Salimos a la calle porque la vida está afuera y no resistimos ese imperioso llamado de estar justamente allí, en el gran escenario de lo exterior. En ese espacio nos encontramos con los demás, descubrimos con asombro la realidad de las cosas y dejamos que la simple belleza del mundo nos impregne el espíritu.
Allí también, fuera del ámbito confinado de la casa familiar, es donde hemos aprendido a negociar, a competir, a disimular, a defendernos, a ser generosos o a sacar provecho, a trabajar, a obedecer y a cultivar amistades, entre otras tantísimas habilidades sociales. La prisión, en este sentido, es el más supremo de los castigos: le quita al ser humano su primerísima facultad, la de moverse libremente en un universo que refleja a cada minuto, como un gigantesco espejo, el milagro de su propia existencia.
La peste del nuevo coronavirus nos ha caído encima como una maldición moderna, aunque otras plagas, más mortíferas y aterradoras, hayan aparecido ya en diferentes momentos de la historia y que, como ahora, las poblaciones se sintieran llevadas a encontrar al gran culpable de su colectiva desventura.
Hay gente, hoy mismo, que está destruyendo antenas de las redes 5G porque se ha propalado la patraña, en los países europeos, sobre todo, de que los campos electromagnéticos generados por esta tecnología debilitan el sistema inmunológico.
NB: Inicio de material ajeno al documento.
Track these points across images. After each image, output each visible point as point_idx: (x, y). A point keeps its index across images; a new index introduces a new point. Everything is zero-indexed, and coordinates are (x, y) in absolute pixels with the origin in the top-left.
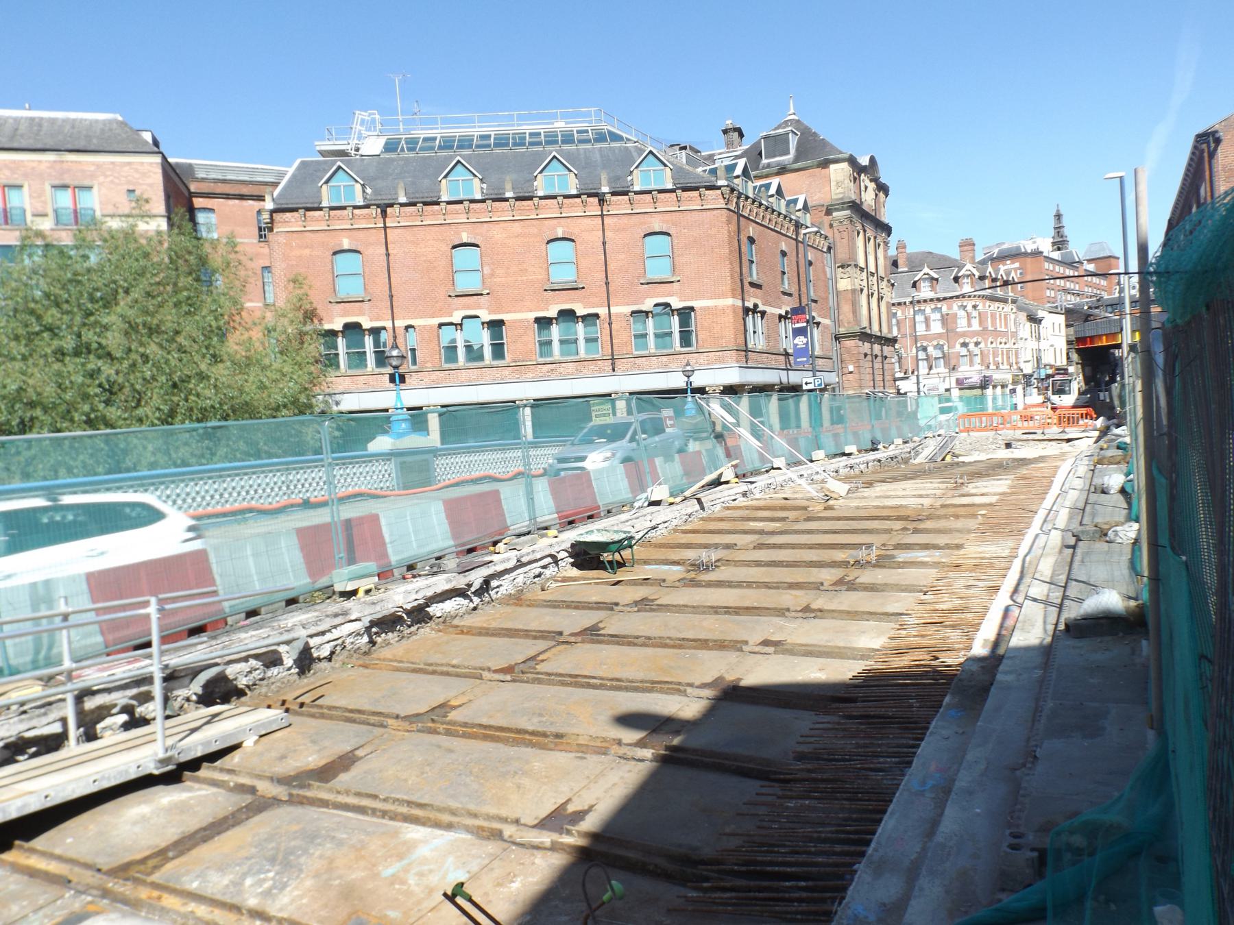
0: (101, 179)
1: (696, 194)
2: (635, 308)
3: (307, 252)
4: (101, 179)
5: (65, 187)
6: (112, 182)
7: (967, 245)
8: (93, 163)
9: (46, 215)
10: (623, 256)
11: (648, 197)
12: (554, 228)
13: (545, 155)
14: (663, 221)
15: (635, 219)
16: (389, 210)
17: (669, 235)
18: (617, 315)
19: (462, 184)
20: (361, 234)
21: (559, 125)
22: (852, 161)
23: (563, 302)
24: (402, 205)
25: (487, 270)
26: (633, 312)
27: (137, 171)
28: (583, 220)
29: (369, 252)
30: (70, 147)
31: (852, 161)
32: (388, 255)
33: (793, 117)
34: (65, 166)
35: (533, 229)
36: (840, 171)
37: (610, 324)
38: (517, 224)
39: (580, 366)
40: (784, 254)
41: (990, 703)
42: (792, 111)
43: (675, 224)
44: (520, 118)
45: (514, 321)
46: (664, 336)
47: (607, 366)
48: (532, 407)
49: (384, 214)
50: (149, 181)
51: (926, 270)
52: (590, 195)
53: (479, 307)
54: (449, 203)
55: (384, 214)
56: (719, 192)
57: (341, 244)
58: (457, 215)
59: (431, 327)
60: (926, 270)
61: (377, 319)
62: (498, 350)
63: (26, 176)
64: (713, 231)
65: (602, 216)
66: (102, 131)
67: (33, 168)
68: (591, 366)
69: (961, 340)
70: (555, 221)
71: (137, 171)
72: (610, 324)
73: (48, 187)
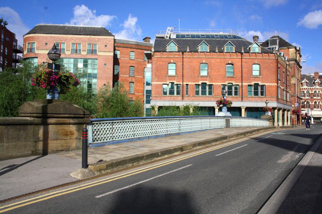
0: (99, 42)
1: (267, 54)
2: (249, 84)
3: (162, 63)
4: (99, 42)
6: (101, 43)
7: (316, 73)
8: (98, 38)
9: (70, 50)
11: (254, 54)
12: (228, 61)
13: (228, 41)
15: (250, 60)
16: (184, 53)
18: (244, 85)
19: (203, 47)
20: (176, 59)
21: (221, 33)
22: (295, 48)
23: (230, 81)
24: (188, 52)
27: (108, 40)
28: (236, 59)
30: (93, 34)
31: (295, 48)
32: (183, 65)
33: (276, 35)
34: (91, 39)
36: (292, 50)
37: (242, 88)
38: (218, 59)
40: (284, 72)
42: (276, 33)
44: (211, 31)
45: (216, 85)
49: (183, 54)
50: (110, 43)
51: (305, 80)
52: (239, 53)
54: (201, 52)
55: (183, 54)
56: (273, 54)
57: (203, 62)
58: (228, 56)
59: (193, 85)
60: (305, 80)
61: (178, 82)
63: (82, 42)
64: (271, 65)
66: (100, 30)
67: (84, 39)
69: (315, 101)
70: (229, 59)
71: (108, 40)
72: (242, 88)
73: (87, 45)
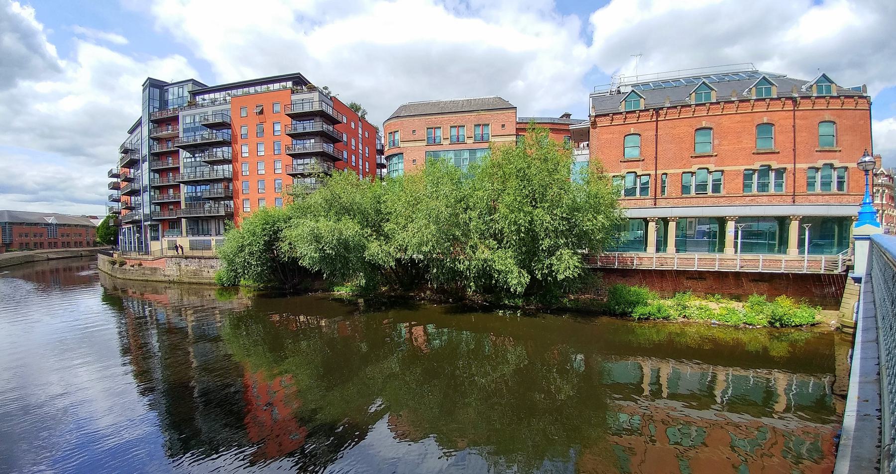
2: (811, 165)
5: (480, 125)
10: (805, 134)
14: (832, 115)
17: (834, 123)
25: (716, 142)
26: (809, 168)
29: (644, 134)
35: (748, 118)
37: (794, 174)
39: (771, 198)
41: (459, 317)
43: (839, 117)
46: (826, 184)
47: (790, 199)
48: (737, 222)
53: (709, 163)
59: (678, 174)
62: (716, 188)
65: (794, 110)
68: (779, 198)
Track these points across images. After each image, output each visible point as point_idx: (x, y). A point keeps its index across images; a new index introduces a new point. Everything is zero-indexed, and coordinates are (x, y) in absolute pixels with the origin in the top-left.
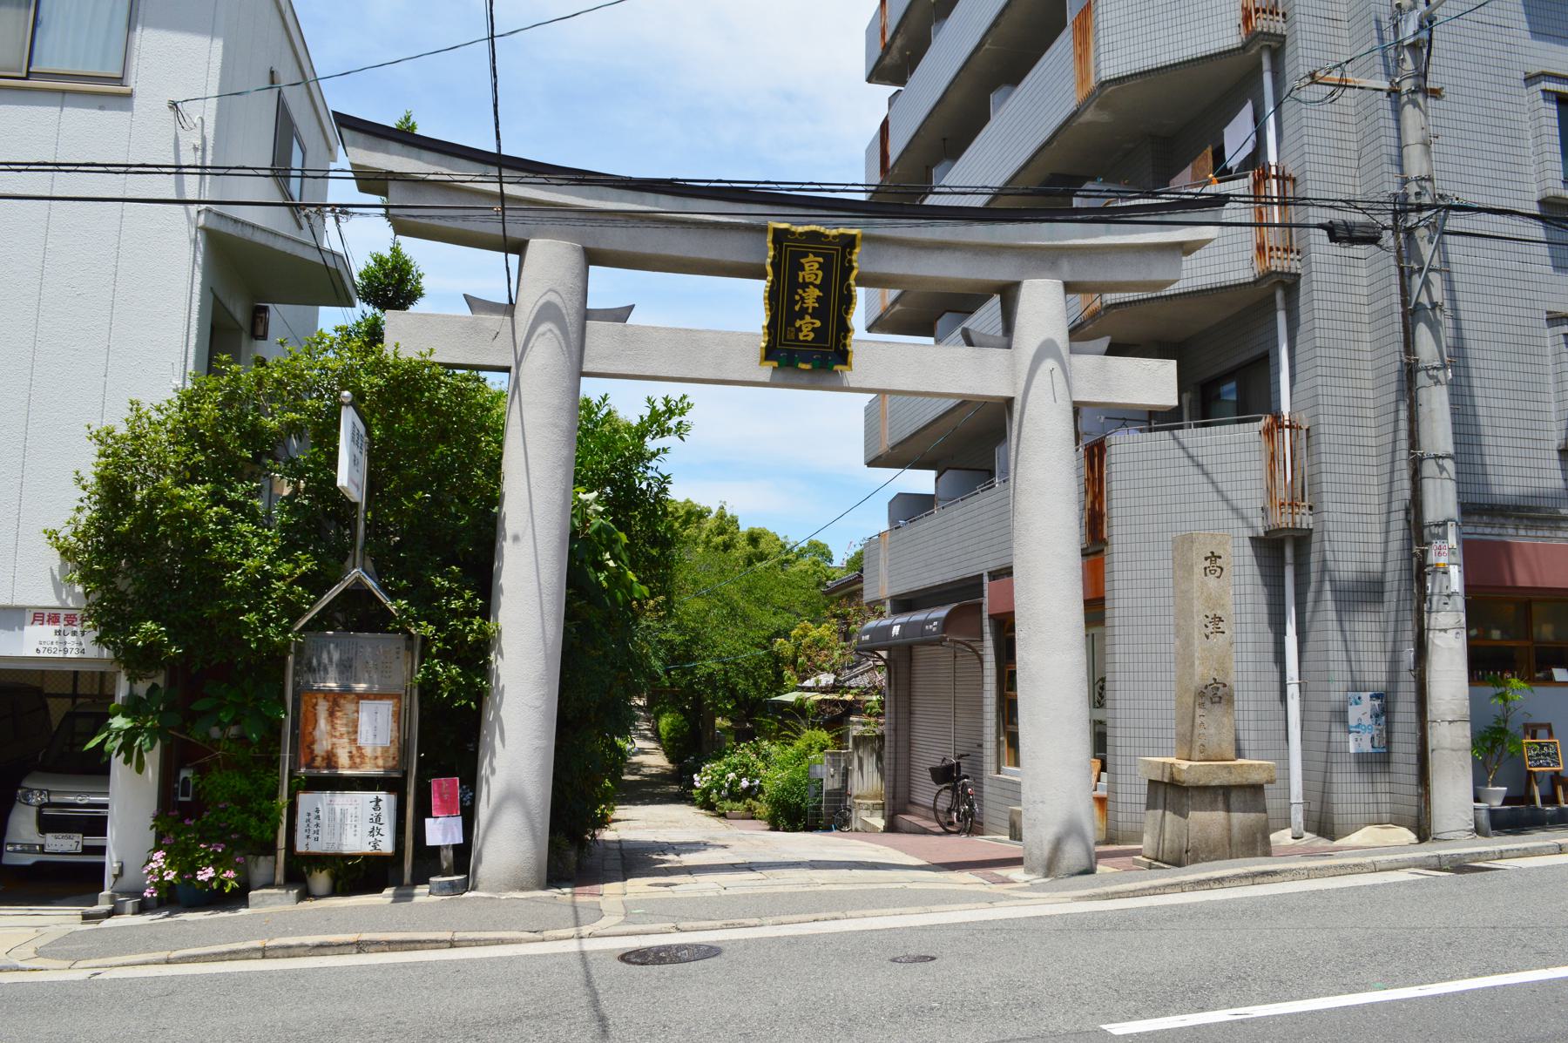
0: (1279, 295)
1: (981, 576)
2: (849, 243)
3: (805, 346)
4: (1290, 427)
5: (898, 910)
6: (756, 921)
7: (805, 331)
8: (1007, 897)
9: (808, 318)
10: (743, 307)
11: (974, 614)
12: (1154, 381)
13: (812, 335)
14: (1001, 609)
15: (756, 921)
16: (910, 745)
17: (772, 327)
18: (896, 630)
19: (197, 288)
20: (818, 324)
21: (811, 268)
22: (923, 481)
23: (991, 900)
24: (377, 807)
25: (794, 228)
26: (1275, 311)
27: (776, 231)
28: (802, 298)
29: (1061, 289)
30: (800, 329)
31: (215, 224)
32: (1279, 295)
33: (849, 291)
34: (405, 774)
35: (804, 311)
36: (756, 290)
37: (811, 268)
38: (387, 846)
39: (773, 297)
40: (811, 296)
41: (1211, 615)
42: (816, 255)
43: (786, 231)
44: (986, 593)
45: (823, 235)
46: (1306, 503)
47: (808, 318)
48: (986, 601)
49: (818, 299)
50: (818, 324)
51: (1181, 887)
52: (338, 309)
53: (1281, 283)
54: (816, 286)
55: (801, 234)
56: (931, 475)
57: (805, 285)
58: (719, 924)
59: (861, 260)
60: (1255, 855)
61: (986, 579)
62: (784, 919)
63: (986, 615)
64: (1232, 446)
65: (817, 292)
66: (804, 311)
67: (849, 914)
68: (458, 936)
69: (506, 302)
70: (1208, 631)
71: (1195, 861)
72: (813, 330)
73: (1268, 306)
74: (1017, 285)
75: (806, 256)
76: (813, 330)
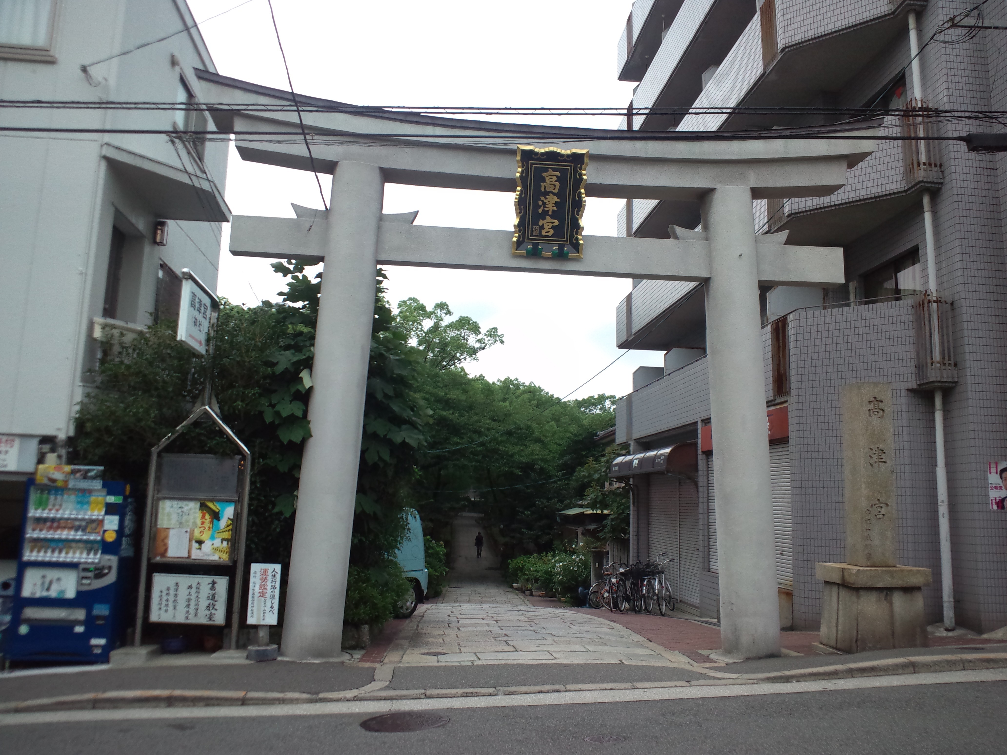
0: (926, 200)
1: (697, 422)
2: (578, 159)
3: (548, 237)
4: (937, 301)
5: (609, 686)
6: (491, 690)
7: (547, 229)
8: (703, 676)
9: (548, 219)
10: (498, 212)
11: (687, 452)
12: (825, 264)
13: (552, 232)
14: (706, 449)
15: (491, 690)
16: (648, 547)
17: (520, 226)
18: (636, 463)
19: (99, 201)
20: (556, 223)
21: (551, 180)
22: (655, 358)
23: (689, 678)
24: (213, 588)
25: (537, 150)
26: (922, 212)
27: (523, 151)
28: (544, 204)
29: (748, 194)
30: (542, 227)
31: (107, 152)
32: (926, 200)
33: (580, 198)
34: (235, 563)
35: (545, 213)
36: (508, 200)
37: (551, 180)
38: (219, 618)
39: (521, 204)
40: (551, 202)
41: (874, 447)
42: (555, 170)
43: (531, 151)
44: (700, 436)
45: (559, 154)
46: (952, 362)
47: (548, 219)
48: (700, 441)
49: (556, 204)
50: (556, 223)
51: (851, 673)
52: (207, 224)
53: (927, 190)
54: (554, 194)
55: (542, 154)
56: (660, 354)
57: (546, 194)
58: (460, 691)
59: (589, 175)
60: (915, 646)
61: (699, 425)
62: (513, 689)
63: (700, 452)
64: (886, 319)
65: (556, 199)
66: (545, 213)
67: (569, 687)
68: (252, 695)
69: (324, 209)
70: (872, 461)
71: (864, 650)
72: (553, 227)
73: (918, 209)
74: (712, 190)
75: (546, 170)
76: (553, 227)
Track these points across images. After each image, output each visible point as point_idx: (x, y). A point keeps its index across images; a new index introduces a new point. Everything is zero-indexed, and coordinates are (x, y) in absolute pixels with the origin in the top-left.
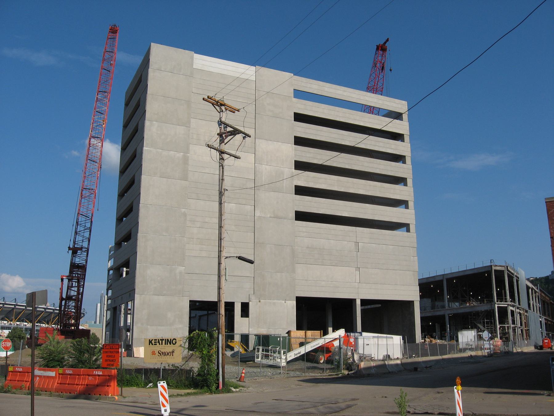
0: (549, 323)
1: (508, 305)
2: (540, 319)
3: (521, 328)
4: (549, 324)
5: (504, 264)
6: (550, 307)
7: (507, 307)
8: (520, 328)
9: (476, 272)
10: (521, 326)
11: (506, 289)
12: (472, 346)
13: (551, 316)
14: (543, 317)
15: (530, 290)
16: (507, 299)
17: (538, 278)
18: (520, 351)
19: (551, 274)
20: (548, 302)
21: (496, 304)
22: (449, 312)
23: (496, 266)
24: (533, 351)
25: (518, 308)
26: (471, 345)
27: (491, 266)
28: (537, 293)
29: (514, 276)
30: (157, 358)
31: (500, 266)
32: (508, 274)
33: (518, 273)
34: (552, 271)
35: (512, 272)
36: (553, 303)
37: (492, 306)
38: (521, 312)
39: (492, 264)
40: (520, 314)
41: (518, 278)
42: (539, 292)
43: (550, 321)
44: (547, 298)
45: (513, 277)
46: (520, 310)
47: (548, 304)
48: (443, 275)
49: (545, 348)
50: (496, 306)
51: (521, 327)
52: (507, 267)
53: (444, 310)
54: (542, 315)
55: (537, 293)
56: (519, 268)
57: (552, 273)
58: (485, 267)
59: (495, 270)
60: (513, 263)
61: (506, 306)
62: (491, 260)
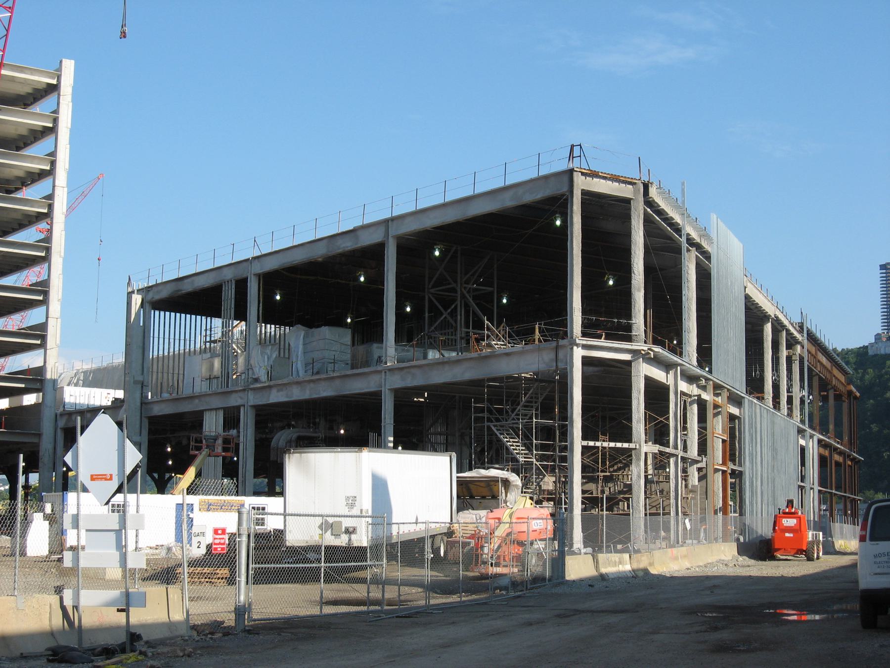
0: (837, 457)
1: (635, 353)
2: (802, 442)
3: (699, 465)
4: (838, 464)
5: (631, 172)
6: (845, 406)
7: (628, 363)
8: (697, 462)
9: (507, 202)
10: (699, 455)
11: (633, 282)
12: (353, 537)
13: (846, 439)
14: (812, 437)
15: (768, 328)
16: (634, 327)
17: (839, 349)
18: (628, 567)
19: (873, 341)
20: (841, 388)
21: (578, 345)
22: (397, 381)
23: (594, 175)
24: (730, 571)
25: (691, 379)
26: (349, 531)
27: (571, 172)
28: (799, 347)
29: (683, 240)
30: (157, 507)
31: (615, 179)
32: (648, 220)
33: (705, 234)
34: (878, 334)
35: (678, 219)
36: (858, 394)
37: (561, 354)
38: (705, 396)
39: (575, 164)
40: (702, 405)
41: (708, 256)
42: (806, 342)
43: (841, 453)
44: (836, 372)
45: (678, 251)
46: (704, 388)
47: (838, 397)
48: (386, 222)
49: (785, 551)
50: (578, 353)
51: (699, 458)
52: (646, 187)
53: (380, 372)
54: (811, 427)
55: (799, 347)
56: (714, 217)
57: (875, 339)
58: (546, 178)
59: (585, 193)
60: (683, 184)
61: (627, 357)
62: (572, 146)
Sería ésta, apenas, una de las tantas falsedades que circulan para procurarnos el extraño consuelo de que los infortunios no brotan por cuenta propia, de que siempre hay alguien detrás.
En todo caso, no todos hemos podido acatar, aquí en este país, la instrucción que nos han dado de quedarnos en casa. Algunas personas simplemente no se pueden permitir ninguna rutina de aislamiento: sus labores más inaplazables las desempeñan en todos esos lugares abiertos donde opera el comercio informal, por no hablar de los innumerables oficios que no se pueden ejercer en manera alguna a distancia.
Son entendibles estas causas. Lo que es menos comprensible, con mucho, es la disposición oficial de comenzar, en estos momentos, una suerte de retorno a la normalidad. Sabemos de las devastadoras consecuencias económicas del parón. Pero ¿relajar las medidas justo cuando la epidemia se agudiza?